**EXERCISE**
Can you reproduce the listing below word for word, from its first line up to and including the line with "Gesundheitsdienste"?

**RAW DATA**
*** Begin section ***

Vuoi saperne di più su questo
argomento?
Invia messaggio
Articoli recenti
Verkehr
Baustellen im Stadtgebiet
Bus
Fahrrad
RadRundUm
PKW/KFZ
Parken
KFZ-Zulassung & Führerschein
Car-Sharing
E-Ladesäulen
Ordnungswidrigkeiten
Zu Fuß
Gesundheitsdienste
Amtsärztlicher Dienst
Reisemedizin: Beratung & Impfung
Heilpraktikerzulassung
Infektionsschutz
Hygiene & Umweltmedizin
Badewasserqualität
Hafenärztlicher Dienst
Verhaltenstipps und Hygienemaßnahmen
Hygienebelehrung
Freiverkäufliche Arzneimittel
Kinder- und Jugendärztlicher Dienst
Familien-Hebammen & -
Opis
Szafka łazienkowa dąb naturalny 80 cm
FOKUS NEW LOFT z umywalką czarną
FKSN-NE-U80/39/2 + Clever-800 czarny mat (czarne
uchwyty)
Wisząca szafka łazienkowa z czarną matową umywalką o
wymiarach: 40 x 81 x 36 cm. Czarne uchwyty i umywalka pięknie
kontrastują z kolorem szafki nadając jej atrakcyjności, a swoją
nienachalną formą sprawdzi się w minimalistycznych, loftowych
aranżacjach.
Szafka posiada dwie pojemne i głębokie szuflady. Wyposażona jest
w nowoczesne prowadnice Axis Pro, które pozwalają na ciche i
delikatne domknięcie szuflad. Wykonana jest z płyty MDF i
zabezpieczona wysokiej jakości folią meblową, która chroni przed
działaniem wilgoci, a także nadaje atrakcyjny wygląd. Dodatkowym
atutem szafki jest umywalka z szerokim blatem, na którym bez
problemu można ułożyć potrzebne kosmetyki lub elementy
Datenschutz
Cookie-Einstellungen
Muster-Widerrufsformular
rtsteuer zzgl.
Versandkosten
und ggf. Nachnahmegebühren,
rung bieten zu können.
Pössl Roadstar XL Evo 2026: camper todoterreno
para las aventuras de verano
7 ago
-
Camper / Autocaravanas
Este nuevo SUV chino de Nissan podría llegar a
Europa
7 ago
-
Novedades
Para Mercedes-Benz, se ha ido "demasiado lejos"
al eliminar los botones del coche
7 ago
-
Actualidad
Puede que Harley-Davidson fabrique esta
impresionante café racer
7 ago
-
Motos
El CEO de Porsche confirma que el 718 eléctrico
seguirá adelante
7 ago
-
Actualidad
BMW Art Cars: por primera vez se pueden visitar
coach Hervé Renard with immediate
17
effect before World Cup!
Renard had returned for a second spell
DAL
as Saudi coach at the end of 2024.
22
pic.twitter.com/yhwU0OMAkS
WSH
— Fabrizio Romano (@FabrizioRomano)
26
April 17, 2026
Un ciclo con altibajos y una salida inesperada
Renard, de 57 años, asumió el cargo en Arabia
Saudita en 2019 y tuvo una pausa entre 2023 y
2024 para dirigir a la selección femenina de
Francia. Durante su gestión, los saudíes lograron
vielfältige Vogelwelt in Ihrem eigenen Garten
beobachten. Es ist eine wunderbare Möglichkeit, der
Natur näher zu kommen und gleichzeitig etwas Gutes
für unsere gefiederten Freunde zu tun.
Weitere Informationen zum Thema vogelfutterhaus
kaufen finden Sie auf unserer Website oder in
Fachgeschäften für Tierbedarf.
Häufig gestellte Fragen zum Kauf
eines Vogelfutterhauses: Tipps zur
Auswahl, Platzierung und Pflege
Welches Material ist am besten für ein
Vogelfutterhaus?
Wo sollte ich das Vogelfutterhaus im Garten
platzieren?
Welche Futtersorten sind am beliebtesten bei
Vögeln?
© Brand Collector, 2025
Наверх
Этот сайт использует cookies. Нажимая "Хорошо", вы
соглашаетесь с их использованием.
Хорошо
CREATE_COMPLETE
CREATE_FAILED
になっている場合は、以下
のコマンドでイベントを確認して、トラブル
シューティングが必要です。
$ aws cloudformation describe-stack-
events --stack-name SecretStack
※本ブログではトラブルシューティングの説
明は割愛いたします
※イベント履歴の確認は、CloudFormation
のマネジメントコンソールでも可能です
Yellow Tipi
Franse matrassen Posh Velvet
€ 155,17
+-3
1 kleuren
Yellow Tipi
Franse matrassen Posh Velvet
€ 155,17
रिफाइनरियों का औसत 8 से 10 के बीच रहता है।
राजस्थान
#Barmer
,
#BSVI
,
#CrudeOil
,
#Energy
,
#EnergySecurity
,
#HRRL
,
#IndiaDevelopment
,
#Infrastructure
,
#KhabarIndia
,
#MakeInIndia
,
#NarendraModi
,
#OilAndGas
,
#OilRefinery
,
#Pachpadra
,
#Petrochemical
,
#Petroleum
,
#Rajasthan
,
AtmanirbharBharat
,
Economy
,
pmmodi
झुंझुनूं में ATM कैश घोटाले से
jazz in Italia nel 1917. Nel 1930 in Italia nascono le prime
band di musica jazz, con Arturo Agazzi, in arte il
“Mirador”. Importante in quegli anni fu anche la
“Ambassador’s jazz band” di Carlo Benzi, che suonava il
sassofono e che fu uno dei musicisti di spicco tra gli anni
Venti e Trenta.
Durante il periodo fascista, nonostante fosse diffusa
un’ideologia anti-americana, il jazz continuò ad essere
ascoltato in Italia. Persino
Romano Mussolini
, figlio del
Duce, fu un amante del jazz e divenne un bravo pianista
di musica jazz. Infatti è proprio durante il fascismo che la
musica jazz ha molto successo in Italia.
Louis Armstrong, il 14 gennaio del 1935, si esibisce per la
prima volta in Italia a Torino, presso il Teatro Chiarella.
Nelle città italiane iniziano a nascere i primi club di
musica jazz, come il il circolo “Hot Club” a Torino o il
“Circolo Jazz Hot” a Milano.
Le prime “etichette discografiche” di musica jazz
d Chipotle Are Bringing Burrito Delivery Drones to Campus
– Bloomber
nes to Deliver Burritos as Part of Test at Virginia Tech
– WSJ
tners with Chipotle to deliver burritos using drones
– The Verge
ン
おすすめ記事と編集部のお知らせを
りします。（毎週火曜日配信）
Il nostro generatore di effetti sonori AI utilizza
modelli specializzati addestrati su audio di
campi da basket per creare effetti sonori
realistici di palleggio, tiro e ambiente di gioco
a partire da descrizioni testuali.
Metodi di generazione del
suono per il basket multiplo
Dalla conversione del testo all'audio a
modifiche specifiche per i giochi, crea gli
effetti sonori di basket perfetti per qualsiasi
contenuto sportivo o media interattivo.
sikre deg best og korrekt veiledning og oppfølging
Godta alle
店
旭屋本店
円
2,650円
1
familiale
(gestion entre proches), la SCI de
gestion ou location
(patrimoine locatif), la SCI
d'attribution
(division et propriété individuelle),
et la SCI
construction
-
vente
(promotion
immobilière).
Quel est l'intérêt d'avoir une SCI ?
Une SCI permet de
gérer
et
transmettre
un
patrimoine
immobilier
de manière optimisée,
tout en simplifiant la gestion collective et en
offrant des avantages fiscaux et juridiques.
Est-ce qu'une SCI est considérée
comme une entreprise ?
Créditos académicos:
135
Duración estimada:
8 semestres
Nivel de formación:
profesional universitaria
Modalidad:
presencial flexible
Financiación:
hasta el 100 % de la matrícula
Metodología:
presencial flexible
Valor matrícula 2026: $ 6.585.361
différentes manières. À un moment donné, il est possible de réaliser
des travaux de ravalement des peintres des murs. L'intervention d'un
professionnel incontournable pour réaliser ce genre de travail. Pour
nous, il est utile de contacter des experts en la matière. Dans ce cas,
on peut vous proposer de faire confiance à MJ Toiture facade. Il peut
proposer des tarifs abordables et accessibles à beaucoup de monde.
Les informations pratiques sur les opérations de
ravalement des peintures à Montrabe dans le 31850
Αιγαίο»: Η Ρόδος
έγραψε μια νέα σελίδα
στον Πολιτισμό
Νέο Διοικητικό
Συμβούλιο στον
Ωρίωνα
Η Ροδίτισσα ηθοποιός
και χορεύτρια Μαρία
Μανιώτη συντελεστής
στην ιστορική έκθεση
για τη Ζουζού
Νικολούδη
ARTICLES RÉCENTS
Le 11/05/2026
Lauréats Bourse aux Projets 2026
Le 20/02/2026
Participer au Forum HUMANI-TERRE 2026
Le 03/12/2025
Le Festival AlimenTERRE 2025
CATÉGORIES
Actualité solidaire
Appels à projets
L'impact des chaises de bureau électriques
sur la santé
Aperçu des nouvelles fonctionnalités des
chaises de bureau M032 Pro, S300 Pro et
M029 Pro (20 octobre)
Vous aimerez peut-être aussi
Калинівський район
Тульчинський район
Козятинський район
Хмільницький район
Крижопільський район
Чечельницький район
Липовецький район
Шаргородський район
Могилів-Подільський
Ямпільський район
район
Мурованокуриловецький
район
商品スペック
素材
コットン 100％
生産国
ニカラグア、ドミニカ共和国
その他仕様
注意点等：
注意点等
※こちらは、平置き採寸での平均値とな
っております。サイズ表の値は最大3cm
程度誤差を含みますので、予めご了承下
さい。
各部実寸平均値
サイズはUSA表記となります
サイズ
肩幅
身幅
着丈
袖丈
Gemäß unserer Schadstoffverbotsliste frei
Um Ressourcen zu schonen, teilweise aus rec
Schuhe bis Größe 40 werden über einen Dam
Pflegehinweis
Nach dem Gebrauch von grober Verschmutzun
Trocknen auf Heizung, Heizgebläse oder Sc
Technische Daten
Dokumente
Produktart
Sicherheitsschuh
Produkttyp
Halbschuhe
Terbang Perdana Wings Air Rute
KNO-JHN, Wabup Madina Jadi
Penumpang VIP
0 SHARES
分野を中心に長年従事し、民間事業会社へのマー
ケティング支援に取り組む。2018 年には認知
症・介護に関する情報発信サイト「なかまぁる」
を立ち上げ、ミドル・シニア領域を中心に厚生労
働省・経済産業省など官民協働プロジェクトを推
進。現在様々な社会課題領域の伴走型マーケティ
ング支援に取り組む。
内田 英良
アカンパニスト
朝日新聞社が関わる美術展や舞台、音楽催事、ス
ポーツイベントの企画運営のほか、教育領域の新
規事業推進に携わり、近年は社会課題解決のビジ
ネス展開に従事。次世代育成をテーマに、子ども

*** End section ***

**ANSWER TO THIS EXERCISE**
Vuoi saperne di più su questo
argomento?
Invia messaggio
Articoli recenti
Verkehr
Baustellen im Stadtgebiet
Bus
Fahrrad
RadRundUm
PKW/KFZ
Parken
KFZ-Zulassung & Führerschein
Car-Sharing
E-Ladesäulen
Ordnungswidrigkeiten
Zu Fuß
Gesundheitsdienste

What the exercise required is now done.